> EXTRACT TO READ:
--------------------------------

Complete a SSB Test with MatrixOne

Star Schema Benchmark(SSB)Test is a popular scenario for OLAP database performance tests. By going through this tutorial, you’ll learn how to complete a SSB Test with MatrixOne.

In v0.1.0, only single table can work in MatrixOne. The following contents can be followed to data generation, data importing and querying.

Before you begin

Make sure you have already installed MatrixOne and connected to MatrixOne Server.

1. Compile dbgen

  1. $ git clone [email protected]:vadimtk/ssb-dbgen.git
  2. $ cd ssb-dbgen
  3. $ make

2. Generate data

With -s 1 dbgen generates 6 million rows (670MB), while while -s 10 it generates 60 million rows (which takes some time)

  1. $ ./dbgen -s 1 -T c
  2. $ ./dbgen -s 1 -T l
  3. $ ./dbgen -s 1 -T p
  4. $ ./dbgen -s 1 -T s
  5. $ ./dbgen -s 1 -T d

3. Create tables in MatrixOne

  1. create database if not exists ssb;
  2. use ssb;
  3. drop table if exists lineorder;
  4. drop table if exists part;
  5. drop table if exists supplier;
  6. drop table if exists customer;
  7. drop table if exists dates;
  8. drop table if exists lineorder_flat;
  9. create table lineorder (
  10. lo_orderkey bigint,
  11. lo_linenumber int,
  12. lo_custkey int,
  13. lo_partkey int,
  14. lo_suppkey int,
  15. lo_orderdate date,
  16. lo_orderpriority char (15),
  17. lo_shippriority tinyint,
  18. lo_quantity double,
  19. lo_extendedprice double,
  20. lo_ordtotalprice double,
  21. lo_discount double,
  22. lo_revenue double,
  23. lo_supplycost double,
  24. lo_tax double,
  25. lo_commitdate date,
  26. lo_shipmode char (10)

--------------------------------

> DATA TO USE:

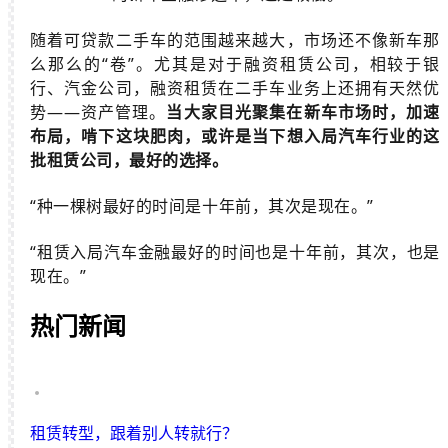
随着可贷款二手车的范围越来越大，市场还不像新车那
么那么的“卷”。尤其是对于融资租赁公司，相较于银
行、汽金公司，融资租赁在二手车业务上还拥有天然优
势——资产管理。
当大家目光聚集在新车市场时，加速
布局，啃下这块肥肉，或许是当下想入局汽车行业的这
批租赁公司，最好的选择。
“种一棵树最好的时间是十年前，其次是现在。”
“租赁入局汽车金融最好的时间也是十年前，其次，也是
现在。”
热门新闻
租赁转型，跟着别人转就行？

--------------------------------

> TASK LIST:
A – Swap "MatrixOne" for "the database" in the part of the SSB test tutorial that opens with the words "Before you begin" and closes with "takes some time)", and give that part again.
B – Repeat every line of the records without any change, leaving the pictures out.

> ANSWERS GIVEN:
A –
Before you begin

Make sure you have already installed the database and connected to the database Server.

1. Compile dbgen

  1. $ git clone [email protected]:vadimtk/ssb-dbgen.git
  2. $ cd ssb-dbgen
  3. $ make

2. Generate data

With -s 1 dbgen generates 6 million rows (670MB), while while -s 10 it generates 60 million rows (which takes some time)

B –
随着可贷款二手车的范围越来越大，市场还不像新车那
么那么的“卷”。尤其是对于融资租赁公司，相较于银
行、汽金公司，融资租赁在二手车业务上还拥有天然优
势——资产管理。
当大家目光聚集在新车市场时，加速
布局，啃下这块肥肉，或许是当下想入局汽车行业的这
批租赁公司，最好的选择。
“种一棵树最好的时间是十年前，其次是现在。”
“租赁入局汽车金融最好的时间也是十年前，其次，也是
现在。”
热门新闻
租赁转型，跟着别人转就行？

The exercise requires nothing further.